Des huées le suivent. Le public distingue mal entre le motif de l’inculpation et la faute retenue. Les évangéliques, pour éponger l’amende, se cotisent. Ils recueillent 1500 francs. Un mois plus tard, Bost, qui ne se sent pas fait pour le poste qu’il occupe, cesse d’être ministre de l’Eglise du Bourg-de-Four. L’itinérance à nouveau le saisit. Quand bien même son lieu demeure Genève et Carouge pour près de vingt ans. Car il lui faut, pour remplir sa vocation profonde, d’autres horizons, d’autres cieux, des activités qui fassent appel à son exceptionnelle mobilité d’esprit et à ses dons multiples: paroles de l’évangéliste, chants du musicien-poète, exposés rigoureux de l’historien ou du théologien... « Vagabond du Réveil » comme on l’a dit ? Peut-être. Riche en tout cas de talents et d’inspiration. Enthousiaste, et pourtant mesuré.

Examinant toutes choses, selon le conseil du grand apôtre, pour retenir ce qui est bon...

On le voit, par exemple, quand il aborde le thème délicat de l’autorité des textes sacrés. « Ne disons jamais plus que l’Écriture, déclare-t-il.
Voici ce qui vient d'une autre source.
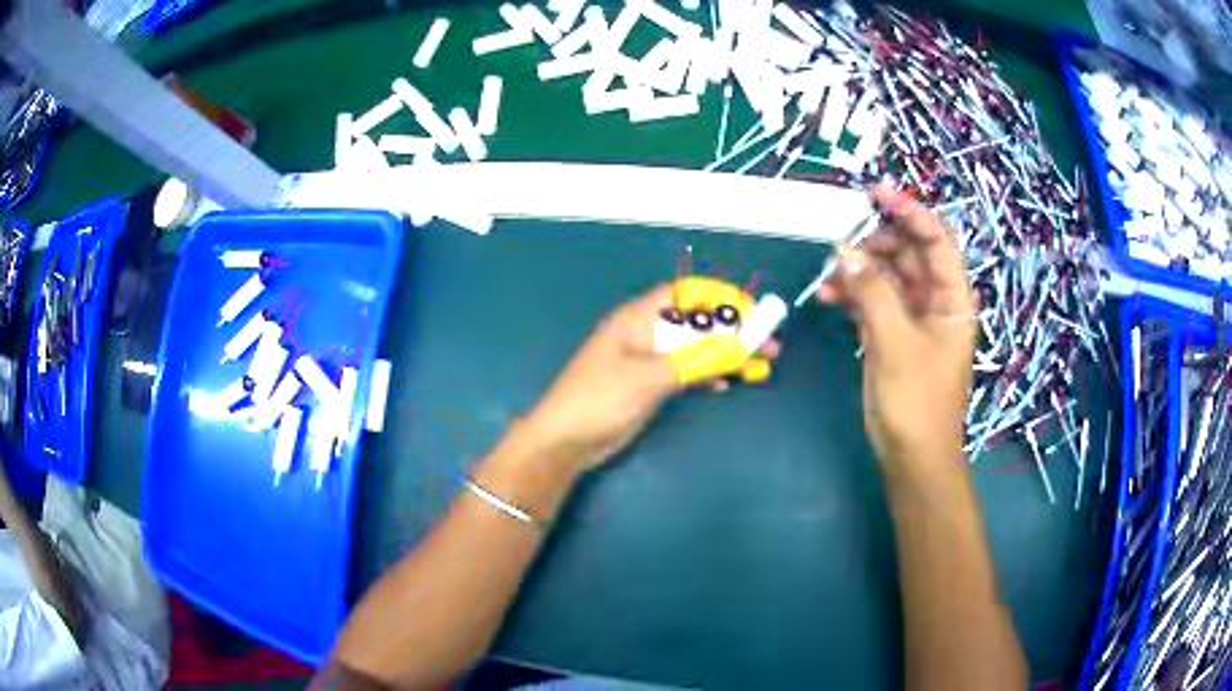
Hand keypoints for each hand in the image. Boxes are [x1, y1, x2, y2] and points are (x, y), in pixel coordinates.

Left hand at [520, 284, 779, 473]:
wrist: (564, 441)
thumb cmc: (600, 400)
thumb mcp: (651, 377)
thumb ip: (697, 360)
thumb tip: (742, 347)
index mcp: (639, 317)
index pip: (688, 295)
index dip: (723, 299)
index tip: (754, 314)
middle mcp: (645, 332)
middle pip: (697, 322)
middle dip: (733, 331)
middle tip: (769, 346)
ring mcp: (647, 359)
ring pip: (695, 348)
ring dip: (725, 355)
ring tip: (759, 366)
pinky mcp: (648, 384)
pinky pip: (686, 371)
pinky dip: (708, 375)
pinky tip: (726, 384)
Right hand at [818, 186, 976, 486]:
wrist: (911, 455)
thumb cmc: (917, 401)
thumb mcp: (896, 343)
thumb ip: (873, 293)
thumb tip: (845, 252)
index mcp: (953, 298)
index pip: (936, 240)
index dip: (910, 212)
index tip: (875, 193)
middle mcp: (935, 300)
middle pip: (908, 253)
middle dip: (876, 242)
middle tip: (841, 241)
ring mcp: (912, 317)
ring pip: (886, 275)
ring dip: (858, 269)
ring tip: (829, 272)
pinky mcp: (891, 334)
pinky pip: (872, 299)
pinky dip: (851, 293)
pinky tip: (828, 295)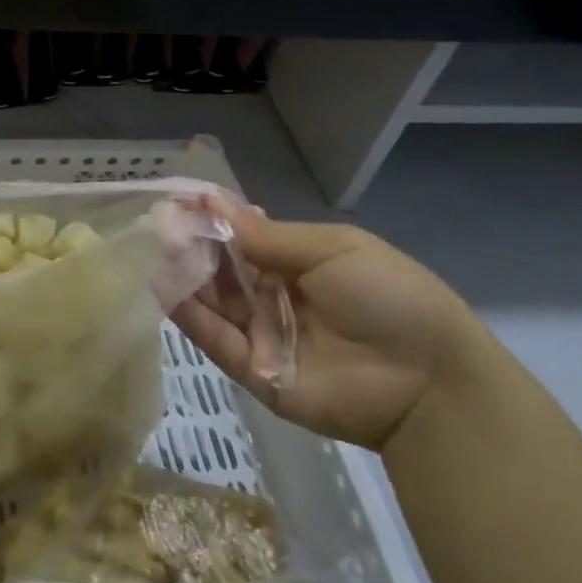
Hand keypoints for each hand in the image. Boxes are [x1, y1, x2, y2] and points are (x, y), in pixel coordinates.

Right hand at [172, 201, 481, 450]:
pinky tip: (163, 286)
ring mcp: (261, 333)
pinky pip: (215, 339)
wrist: (427, 382)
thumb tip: (218, 208)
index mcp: (298, 262)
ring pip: (212, 300)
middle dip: (192, 244)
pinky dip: (188, 314)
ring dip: (184, 274)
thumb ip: (271, 238)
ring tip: (154, 248)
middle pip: (222, 267)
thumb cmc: (389, 297)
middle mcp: (273, 295)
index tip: (181, 200)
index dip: (214, 218)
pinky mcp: (253, 372)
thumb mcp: (335, 250)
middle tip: (159, 223)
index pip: (244, 236)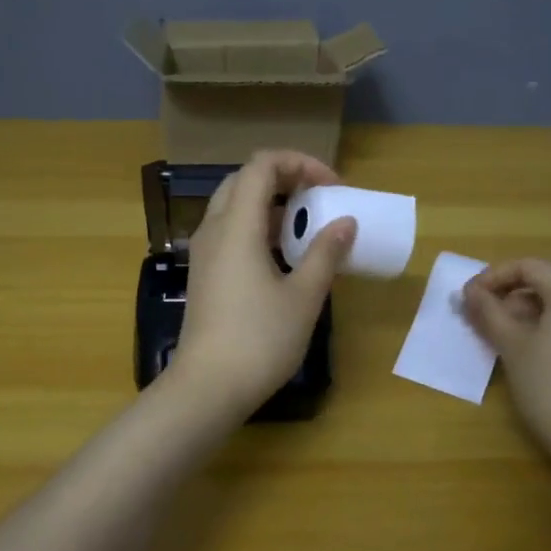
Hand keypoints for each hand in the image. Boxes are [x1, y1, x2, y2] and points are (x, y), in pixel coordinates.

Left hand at [169, 151, 357, 416]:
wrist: (208, 387)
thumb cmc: (260, 339)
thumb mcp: (303, 296)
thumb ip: (326, 253)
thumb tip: (345, 223)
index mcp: (237, 225)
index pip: (262, 165)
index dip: (300, 163)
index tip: (332, 187)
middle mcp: (214, 229)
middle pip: (245, 180)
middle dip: (285, 179)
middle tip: (319, 199)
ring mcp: (204, 253)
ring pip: (234, 206)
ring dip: (272, 205)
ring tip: (307, 227)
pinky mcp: (204, 274)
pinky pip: (230, 232)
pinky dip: (259, 228)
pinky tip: (284, 256)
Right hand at [462, 259, 550, 460]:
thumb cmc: (549, 385)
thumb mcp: (511, 344)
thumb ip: (488, 311)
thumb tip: (468, 292)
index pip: (528, 266)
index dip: (493, 277)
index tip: (468, 297)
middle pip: (546, 277)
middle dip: (509, 290)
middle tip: (481, 311)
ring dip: (526, 306)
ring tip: (498, 329)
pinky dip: (546, 320)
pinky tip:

Ce que la Bible dit, elle a bien su comment le dire : ne soyons pas plus sages qu’elle (…) »

Quoi de plus vrai ? La Vénérable Compagnie certainement y souscrit. Mais y lit-elle la même vérité ?... Tout le problème, entre les réveillés et elle, me paraît presque là. Du moins quant à la doctrine. Les rebondissements majeurs que lui prêtera l’affaire Gaussen en fourniront bientôt la preuve. (Bost, t. II, pp. 118 ss ; t. I, pp. 161 ss., 353 ss., 400 ss. ; t. III, pp. 60 ss. Guers, pp. 201 ss., 215, 234 ss. Cf. Charles Marc Bost, Mémoires de mes fantômes, t. 1 : « Ami et ses dix fils », et Henri Heyer, L’Eglise de Genève, Genève 1909 pp. 111 ss., 133.)